The dynamic digital edition is freely available on the PubPub platform to readers around the globe.

Amy Brand, director of the MIT Press, states, “For too long the important work of data scientists has been opaque, appearing mainly in academic journals with limited reach. We are thrilled to partner with the Harvard Data Science Initiative to publish work that will have a deep impact on popular understanding of the growing field of data science. The Review will be an unparalleled resource for advancing data literacy in society.”

Francesca Dominici, the Clarence James Gamble Professor of Biostatistics, Population and Data Science, and David Parkes, the George F. Colony Professor of Computer Science, both at Harvard University, announce, “As codirectors of the Harvard Data Science Initiative, we’re thrilled for the launch of this new journal. With its rigorous and cross-disciplinary thinking, the Harvard Data ScienceReview will advance the new science of data. By sharing stories of positive transformational impact as well as raising questions, this collective endeavor will reveal the contours that will shape future research and practice.”

Xiao-li Meng, the Whipple V.N. Jones Professor of Statistics at Harvard and founding editor-in-chief of HDSR, explains, “The revolutionary ability to collect, process, and apply new analytics to extract powerful insights from data has a tremendous influence on our lives. However, hype and misinformation have emerged as unfortunate side effects of data science’s meteoric rise. The Harvard Data Science Review is designed to cut through the hype to engage readers with substantive and informed articles from the leading data science experts and practitioners, ranging from philosophers of ethics and historians of science to AI researchers and data science educators. In short, it is ‘everything data science and data science for everyone.’”

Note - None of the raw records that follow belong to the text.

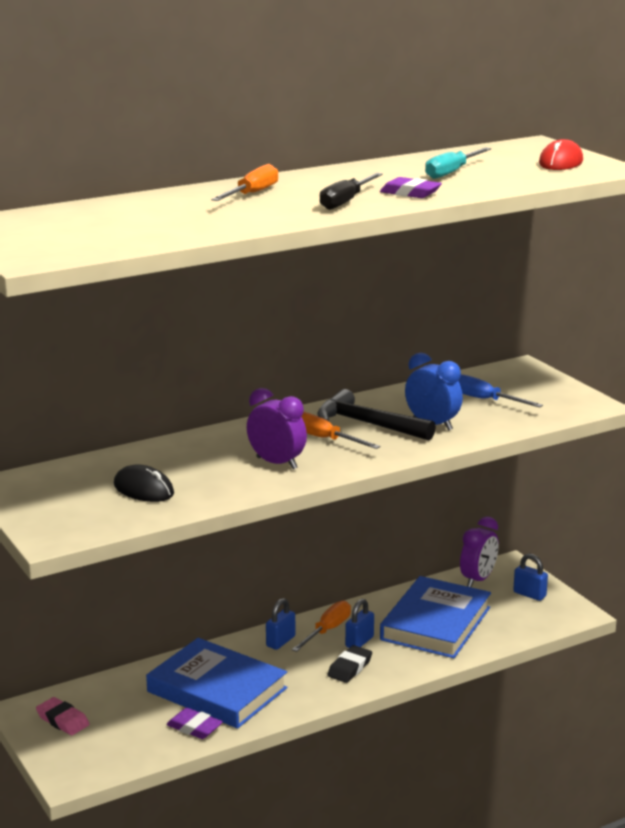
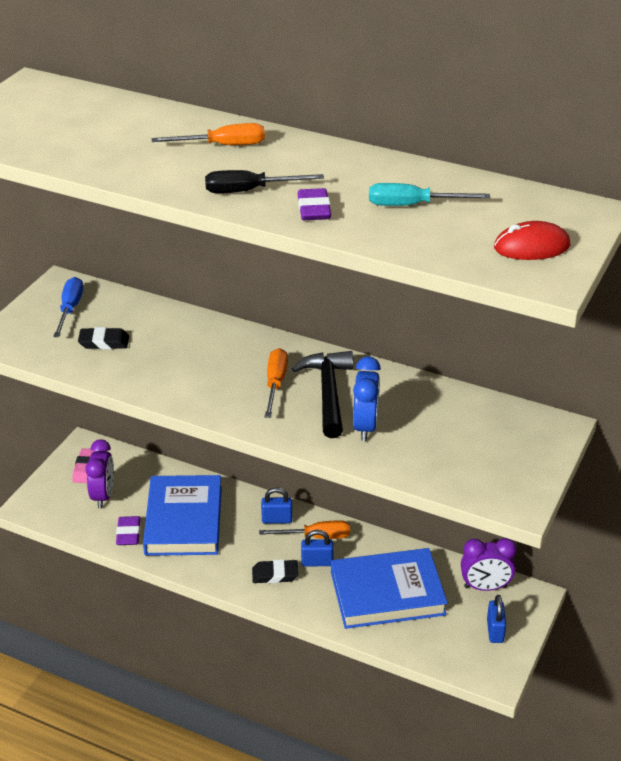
camera: 55 degrees right, 15 degrees up
black mouse [114,465,174,502] -> black eraser [78,327,129,350]
purple clock [247,388,307,470] -> purple clock moved to [85,439,114,508]
blue screwdriver [458,374,543,408] -> blue screwdriver moved to [53,277,83,337]

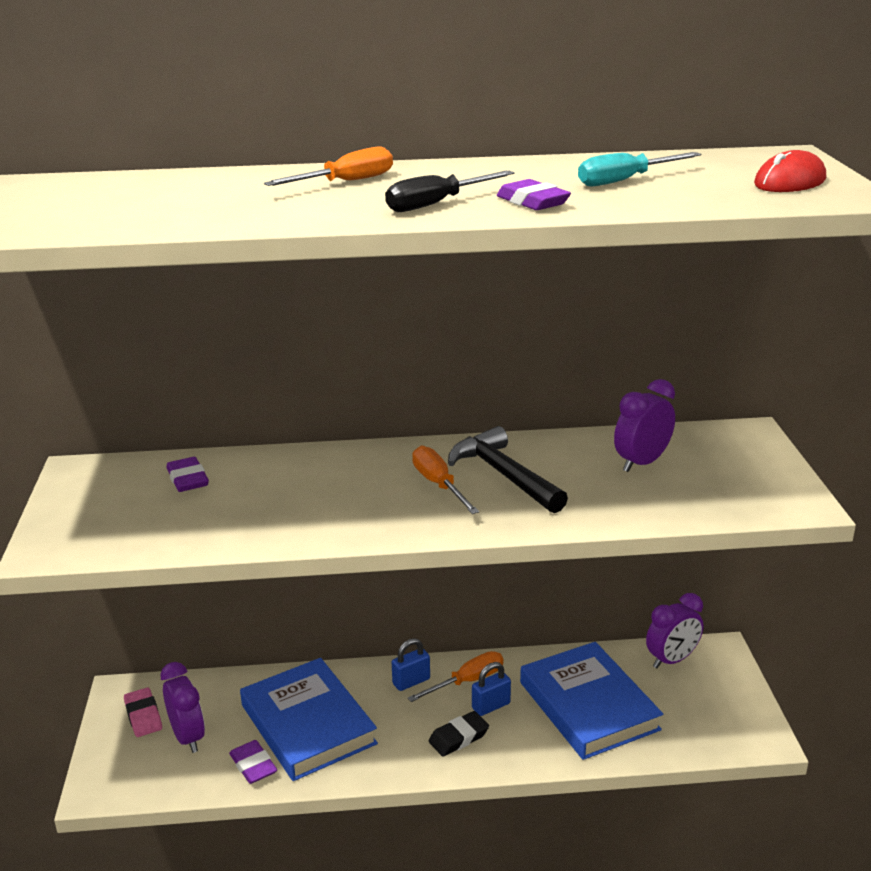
camera: 30 degrees left, 10 degrees down
blue screwdriver [53,277,83,337] -> none
black eraser [78,327,129,350] -> none
blue book [331,548,448,629] -> blue book turned 75 degrees counterclockwise [520,642,663,760]
blue clock [353,356,381,441] -> none
blue padlock [487,595,506,643] -> none
none -> purple eraser [167,457,209,492]
none -> purple clock [614,379,675,472]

Elizabeth Langdon-Gray, inaugural executive director of HDSI, comments, “The Harvard Data Science Initiative was founded to foster collaboration in both research and teaching and to catalyze research that will benefit our society and economy. The Review plays a vital part in our effort to empower research progress and education globally and to solve some of the world’s most important challenges.”

The inaugural issue of HDSR will publish contributions from internationally renowned scholars and educators, as well as leading researchers in industry and government, such as Christine Borgman (University of California at Los Angeles), Rodney Brooks (MIT), Emmanuel Candes (Stanford University), David Donoho (Stanford University), Luciano Floridi (Oxford/The Alan Turing Institute), Alan M. Garber (Harvard), Barbara J. Grosz (Harvard), Alfred Hero (University of Michigan), Sabina Leonelli (University of Exeter), Michael I. Jordan (University of California at Berkeley), Andrew Lo (MIT), Maja Matarić (University of Southern California), Brendan McCord (U.S. Department of Defense), Nathan Sanders (WarnerMedia), Rebecca Willett (University of Chicago), and Jeannette Wing (Columbia University).